Price controls

I read that the final health care nationalization bill passed last month abandoned overt price controls. I sure hope that’s true, because in Massachusetts, price controls are doing what they always do, creating shortages:

This week it became impossible in Massachusetts for small businesses and individuals to buy health-care coverage after Governor Deval Patrick imposed price controls on premiums. . .

The Massachusetts small-group market that serves about 800,000 residents shut down after Mr. Patrick kicked off his re-election campaign by presumptively rejecting about 90% of the premium increases the state’s insurers had asked regulators to approve.
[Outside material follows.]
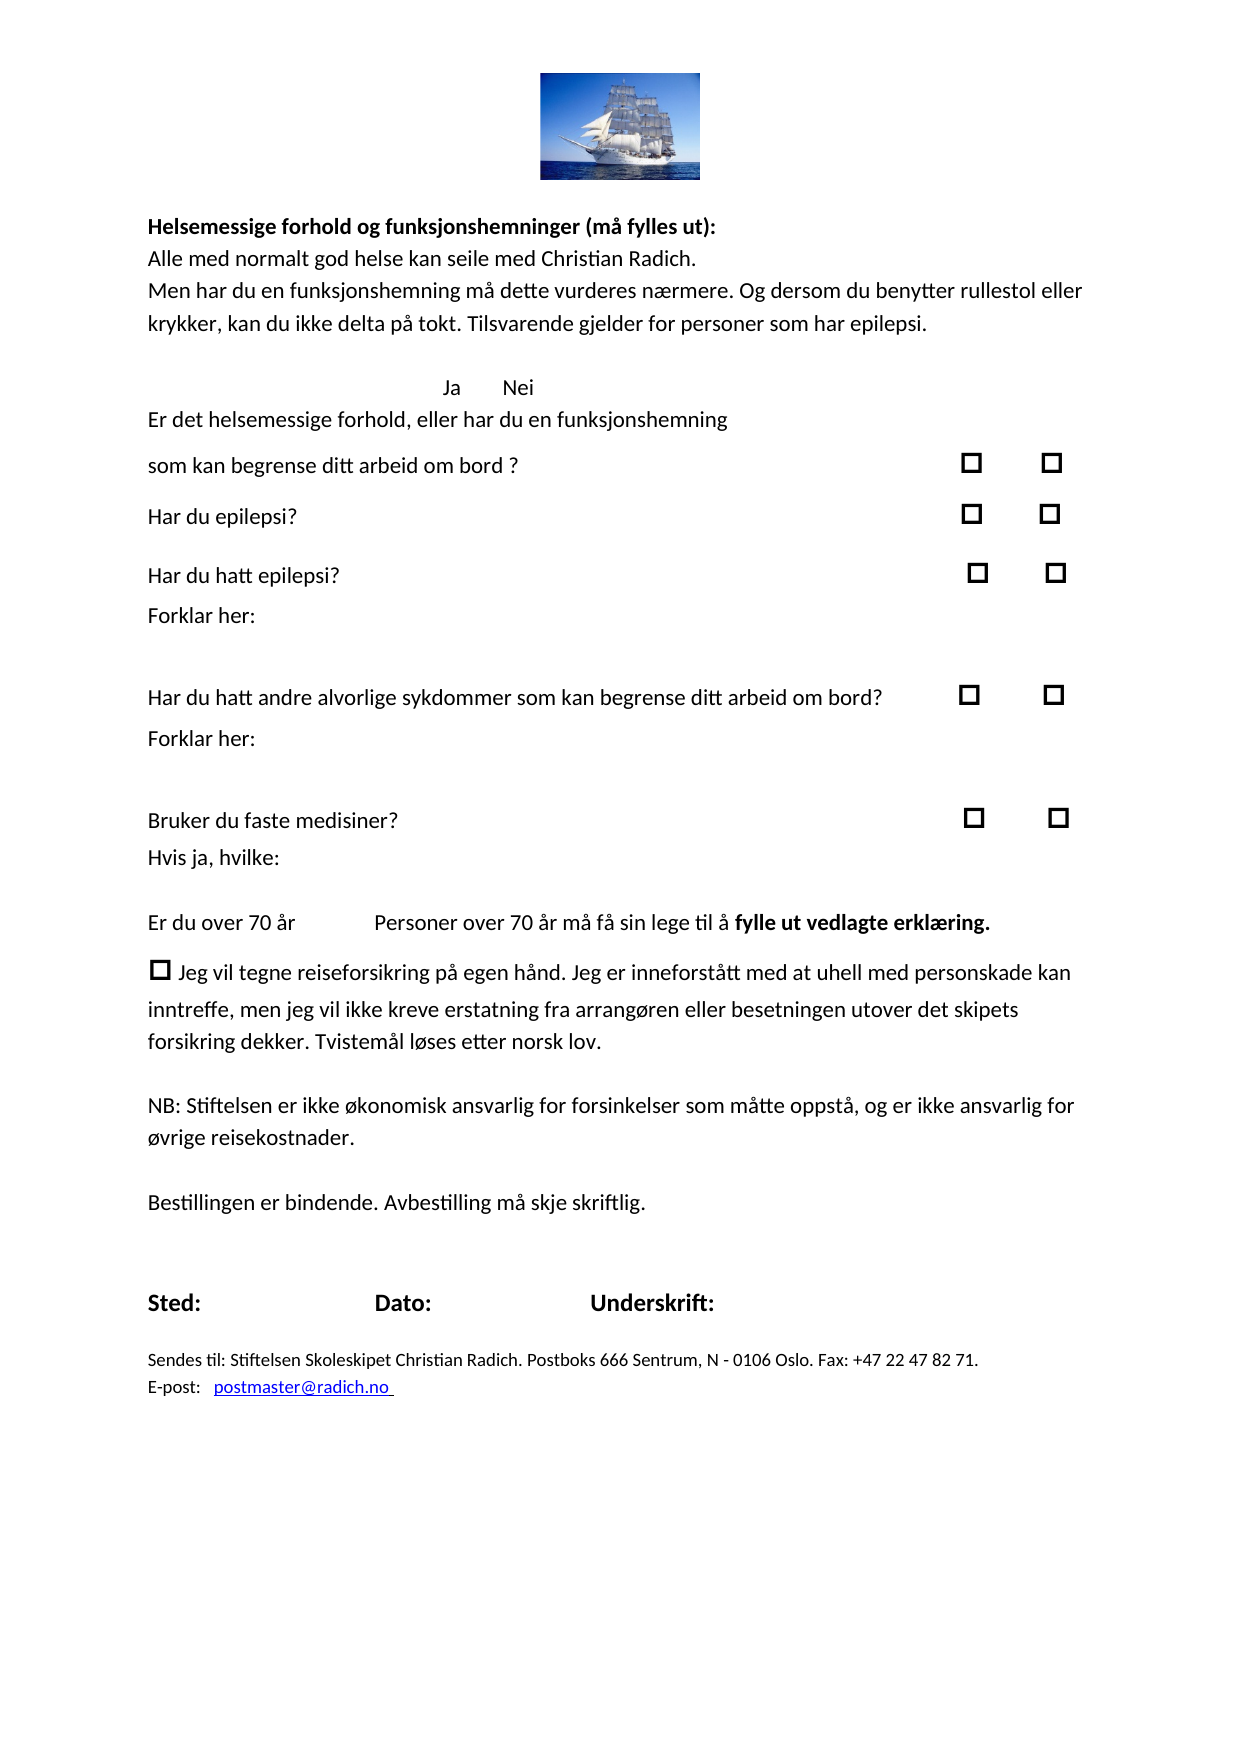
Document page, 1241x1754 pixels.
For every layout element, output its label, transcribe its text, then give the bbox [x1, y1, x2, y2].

Health costs have run off the rails since former GOP Governor Mitt Romney and Beacon Hill passed universal coverage in 2006, and Mr. Patrick now claims price controls are the sensible response to this ostensibly industry greed. . . Until the matter is resolved, the insurers have simply stopped selling new policies.

Massachusetts is countering by trying to coerce insurance companies to sell coverage at a loss:

A court decision is expected by Monday, but state officials have demanded that the insurers—under the threat of fines and other regulatory punishments—resume offering quotes by today and to revert to year-old base premiums.

Got that? Massachusetts’s price controls have made it so that its insurers would prefer to stop doing business. Now the state is trying to force them to continue doing business against their will. The Soviets tried the same thing, and they had to build walls to keep people from leaving.